Uma vez um jornalista me disse que jornalismo cultural era o triunfo da irrelevância. Achei a frase sensacional, mas não sei se concordo. Jornalismo cultural não é menos relevante que jornalismo esportivo ou agrícola. O que talvez em concorde é que o jornalismo cultural de hoje é irrelevante.

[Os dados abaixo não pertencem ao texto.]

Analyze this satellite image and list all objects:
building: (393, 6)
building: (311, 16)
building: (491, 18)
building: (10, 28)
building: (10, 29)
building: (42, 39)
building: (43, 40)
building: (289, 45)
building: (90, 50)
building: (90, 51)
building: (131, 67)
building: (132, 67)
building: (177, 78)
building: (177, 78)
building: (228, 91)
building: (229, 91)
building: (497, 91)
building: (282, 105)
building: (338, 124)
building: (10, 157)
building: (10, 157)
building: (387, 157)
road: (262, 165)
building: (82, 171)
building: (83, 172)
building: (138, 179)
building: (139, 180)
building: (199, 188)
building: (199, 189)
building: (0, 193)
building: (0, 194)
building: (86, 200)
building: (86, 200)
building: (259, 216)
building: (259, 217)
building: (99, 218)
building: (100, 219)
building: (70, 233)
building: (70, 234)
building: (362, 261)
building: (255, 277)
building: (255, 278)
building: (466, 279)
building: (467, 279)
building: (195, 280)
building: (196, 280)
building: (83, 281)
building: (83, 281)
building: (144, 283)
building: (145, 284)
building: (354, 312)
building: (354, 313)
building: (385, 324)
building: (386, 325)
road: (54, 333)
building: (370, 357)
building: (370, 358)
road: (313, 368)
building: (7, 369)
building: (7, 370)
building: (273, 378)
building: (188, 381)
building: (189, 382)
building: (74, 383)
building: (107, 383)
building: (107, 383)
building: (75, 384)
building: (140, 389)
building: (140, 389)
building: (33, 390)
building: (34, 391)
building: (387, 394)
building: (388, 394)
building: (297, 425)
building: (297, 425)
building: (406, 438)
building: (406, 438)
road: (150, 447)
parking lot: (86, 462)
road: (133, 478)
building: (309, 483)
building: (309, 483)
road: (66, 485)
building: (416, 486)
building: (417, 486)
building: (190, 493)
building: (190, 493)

O Guardian fez uma lista das pessoas que arruinaram a primeira década do novo milênio. Esta lista, este tipo de matéria, o tom do artigo são os mairoes aliados da frase do jornalista sobre o triunfo da irrelevância. Eu adoro o Guardian, que é um dos melhores jornais do mundo (e certamente o melhor grupo de mídia deppois da BBC), mas esse artigo tem o tipico fedor das redações de cultura, onde um tipinho metido a cool, que aprendeu a falar uma língua estrangeira na escolinha de milionários que ele estudou e que arrota gozo de admiração com a própria magnitude, senta diante do computador para ficar tentando encontrar frases de efeito que transformem-o num Norman Mailer.
Anos atrás, me lembro de uma coluna que li do Sergio Dávila na Folha. Ele tinha sido mandado para Bagdá, que à época, estava em guerra. O assunto primordial de sua coluna era a dificuldade de se encontrar cerveja na cidade. Claro, certamente esse era o fato mais relevante numa guerra devastadora numa das cidades que originou a civilização ocidental e do Oriente Médio. Nada mais poderia ser dito.
Naquele momento, me lembro que senti nojo do jornalista. O que ele tentava fazer era um golpezinho de cena baixo, imaginando-se retratado como um Andy Warhol misturado com Jack Kerouac, empavonando suas observações inesperadas e “cool”. Inesperada, é inegável. Nem de um zebu do gênero se imaginava tamanha babaquice. Não era jornalismo cultural o que Sergio Dávila fazia no Iraque (aliás, não era jornalismo nenhum, nada além de jatos de escória), mas o tom, a ambição de ter uma “aura” como aquela cultivada no triunfo da irrelevância do jornalismo cultural era a mesma.
As redações de cultura no Brasil nunca se liberaram desse ranço do elemento que quer participar da história ao invés de apresentá-la. Uma entrevista como a que André Caramante fez para a Rolling Stone (não conheço pessoalmente Caramante e acho a RS brasileira algo próximo de um embuste) é um raríssimo exemplo de capacidade de lapidação de um perfil. A regra é a de meia dúzia de amiguinhos que faz o pequeno tráfico de influências para determinar os próximos trends de acordo com o que eles leram na NME, patrocinando suas próprias intervenções culturais – musicais, literárias ou seja lá o que forem – que invariavelmente são um lixo fétido e criando um feudinho onde podem aproveitar das pequenas corrupções que a posição oferece.
Jornalismo cultural está longe de ser – quando bem feito – triunfo da irrelevância (mesmo a frase senso sensacional). O mapeamento cultural adequado, independente das opiniões e gostos do jornalista, adicionam ao jornal um valor histórico decisivo. Não é necessário ir até um livro de Norman Mailer para chegar a essa conclusão. Nos trabalhos de algumas décadas atrás ou em pílulas espontâneas como a de Caramante para a RS, dá para sentir a importância do assunto. Do modo como é feito hoje, no geral, não é só o triunfo da irrelevância. É o triunfo da burrice também. E este triunfo é indiscutível.